Task requirements:
Only the pictures are to be dropped, and the rest of the data should be copied exactly.

================================

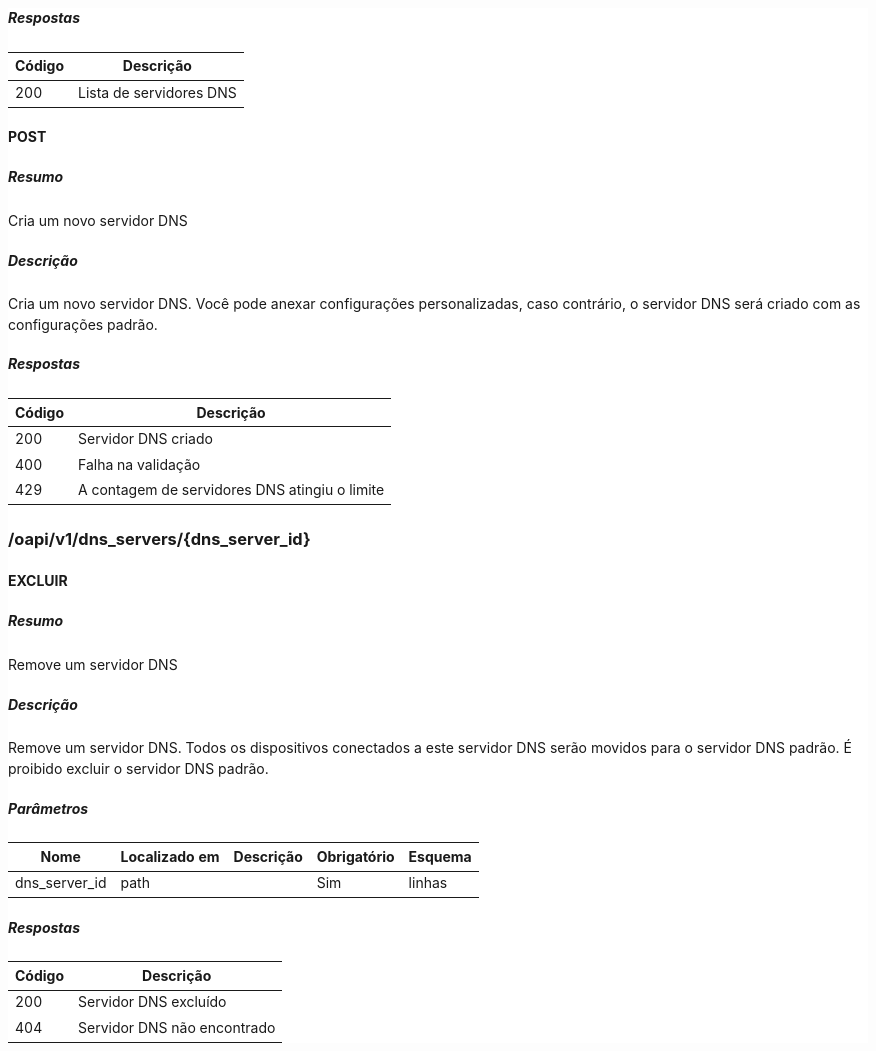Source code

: ##### Respostas

| Código | Descrição               |
| ------ | ----------------------- |
| 200    | Lista de servidores DNS |

#### POST

##### Resumo

Cria um novo servidor DNS

##### Descrição

Cria um novo servidor DNS. Você pode anexar configurações personalizadas, caso contrário, o servidor DNS será criado com as configurações padrão.

##### Respostas

| Código | Descrição                                     |
| ------ | --------------------------------------------- |
| 200    | Servidor DNS criado                           |
| 400    | Falha na validação                            |
| 429    | A contagem de servidores DNS atingiu o limite |

### /oapi/v1/dns_servers/{dns_server_id}

#### EXCLUIR

##### Resumo

Remove um servidor DNS

##### Descrição

Remove um servidor DNS. Todos os dispositivos conectados a este servidor DNS serão movidos para o servidor DNS padrão. É proibido excluir o servidor DNS padrão.

##### Parâmetros

| Nome            | Localizado em | Descrição | Obrigatório | Esquema |
| --------------- | ------------- | --------- | ----------- | ------- |
| dns_server_id | path          |           | Sim         | linhas  |

##### Respostas

| Código | Descrição                   |
| ------ | --------------------------- |
| 200    | Servidor DNS excluído       |
| 404    | Servidor DNS não encontrado |
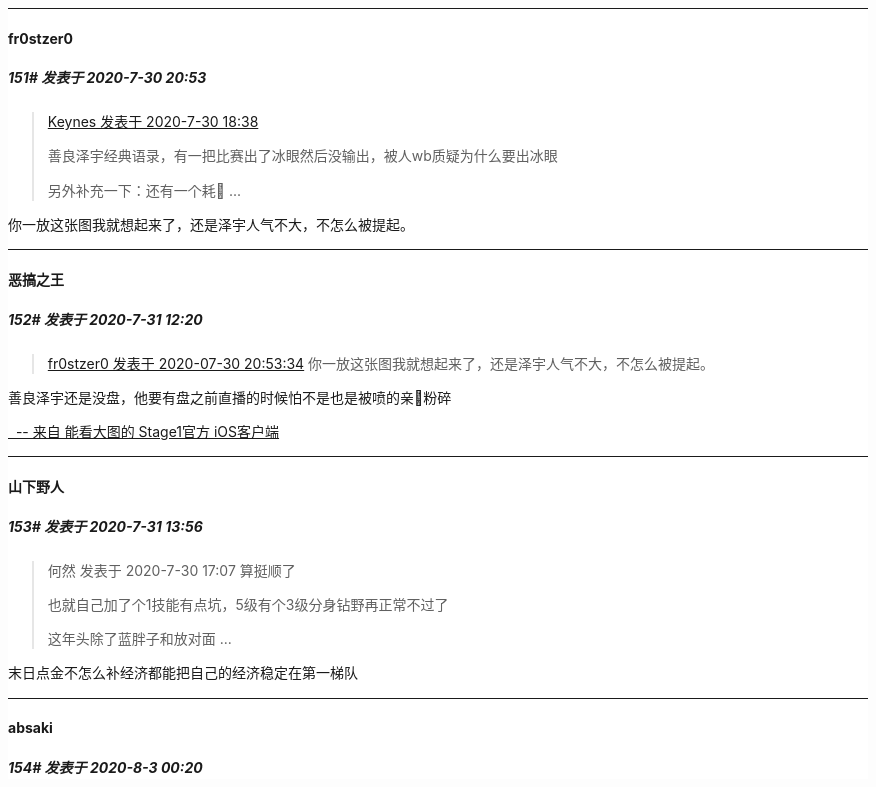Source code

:


*****

####  fr0stzer0  
##### 151#       发表于 2020-7-30 20:53



<blockquote><a href="httphttps://bbs.saraba1st.com/2b/forum.php?mod=redirect&amp;goto=findpost&amp;pid=48263620&amp;ptid=1951401" target="_blank">Keynes 发表于 2020-7-30 18:38</a>

善良泽宇经典语录，有一把比赛出了冰眼然后没输出，被人wb质疑为什么要出冰眼

另外补充一下：还有一个耗🐎 ...</blockquote>
你一放这张图我就想起来了，还是泽宇人气不大，不怎么被提起。







*****

####  恶搞之王  
##### 152#       发表于 2020-7-31 12:20



<blockquote><a href="httphttps://bbs.saraba1st.com/2b/forum.php?mod=redirect&amp;goto=findpost&amp;pid=48265032&amp;ptid=1951401" target="_blank">fr0stzer0 发表于 2020-07-30 20:53:34</a>
你一放这张图我就想起来了，还是泽宇人气不大，不怎么被提起。</blockquote>善良泽宇还是没盘，他要有盘之前直播的时候怕不是也是被喷的亲🐎粉碎

[  -- 来自 能看大图的 Stage1官方 iOS客户端](https://itunes.apple.com/fi/app/saraba1st/id1221237470?mt=8)







*****

####  山下野人  
##### 153#       发表于 2020-7-31 13:56



<blockquote>何然 发表于 2020-7-30 17:07
算挺顺了

也就自己加了个1技能有点坑，5级有个3级分身钻野再正常不过了

这年头除了蓝胖子和放对面 ...</blockquote>
末日点金不怎么补经济都能把自己的经济稳定在第一梯队







*****

####  absaki  
##### 154#       发表于 2020-8-3 00:20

================================

Response below:
Source code

: ##### Respostas

| Código | Descrição               |
| ------ | ----------------------- |
| 200    | Lista de servidores DNS |

#### POST

##### Resumo

Cria um novo servidor DNS

##### Descrição

Cria um novo servidor DNS. Você pode anexar configurações personalizadas, caso contrário, o servidor DNS será criado com as configurações padrão.

##### Respostas

| Código | Descrição                                     |
| ------ | --------------------------------------------- |
| 200    | Servidor DNS criado                           |
| 400    | Falha na validação                            |
| 429    | A contagem de servidores DNS atingiu o limite |

### /oapi/v1/dns_servers/{dns_server_id}

#### EXCLUIR

##### Resumo

Remove um servidor DNS

##### Descrição

Remove um servidor DNS. Todos os dispositivos conectados a este servidor DNS serão movidos para o servidor DNS padrão. É proibido excluir o servidor DNS padrão.

##### Parâmetros

| Nome            | Localizado em | Descrição | Obrigatório | Esquema |
| --------------- | ------------- | --------- | ----------- | ------- |
| dns_server_id | path          |           | Sim         | linhas  |

##### Respostas

| Código | Descrição                   |
| ------ | --------------------------- |
| 200    | Servidor DNS excluído       |
| 404    | Servidor DNS não encontrado |
Source code

:


*****

####  fr0stzer0  
##### 151#       发表于 2020-7-30 20:53



<blockquote><a href="httphttps://bbs.saraba1st.com/2b/forum.php?mod=redirect&amp;goto=findpost&amp;pid=48263620&amp;ptid=1951401" target="_blank">Keynes 发表于 2020-7-30 18:38</a>

善良泽宇经典语录，有一把比赛出了冰眼然后没输出，被人wb质疑为什么要出冰眼

另外补充一下：还有一个耗🐎 ...</blockquote>
你一放这张图我就想起来了，还是泽宇人气不大，不怎么被提起。







*****

####  恶搞之王  
##### 152#       发表于 2020-7-31 12:20



<blockquote><a href="httphttps://bbs.saraba1st.com/2b/forum.php?mod=redirect&amp;goto=findpost&amp;pid=48265032&amp;ptid=1951401" target="_blank">fr0stzer0 发表于 2020-07-30 20:53:34</a>
你一放这张图我就想起来了，还是泽宇人气不大，不怎么被提起。</blockquote>善良泽宇还是没盘，他要有盘之前直播的时候怕不是也是被喷的亲🐎粉碎

[  -- 来自 能看大图的 Stage1官方 iOS客户端](https://itunes.apple.com/fi/app/saraba1st/id1221237470?mt=8)







*****

####  山下野人  
##### 153#       发表于 2020-7-31 13:56



<blockquote>何然 发表于 2020-7-30 17:07
算挺顺了

也就自己加了个1技能有点坑，5级有个3级分身钻野再正常不过了

这年头除了蓝胖子和放对面 ...</blockquote>
末日点金不怎么补经济都能把自己的经济稳定在第一梯队







*****

####  absaki  
##### 154#       发表于 2020-8-3 00:20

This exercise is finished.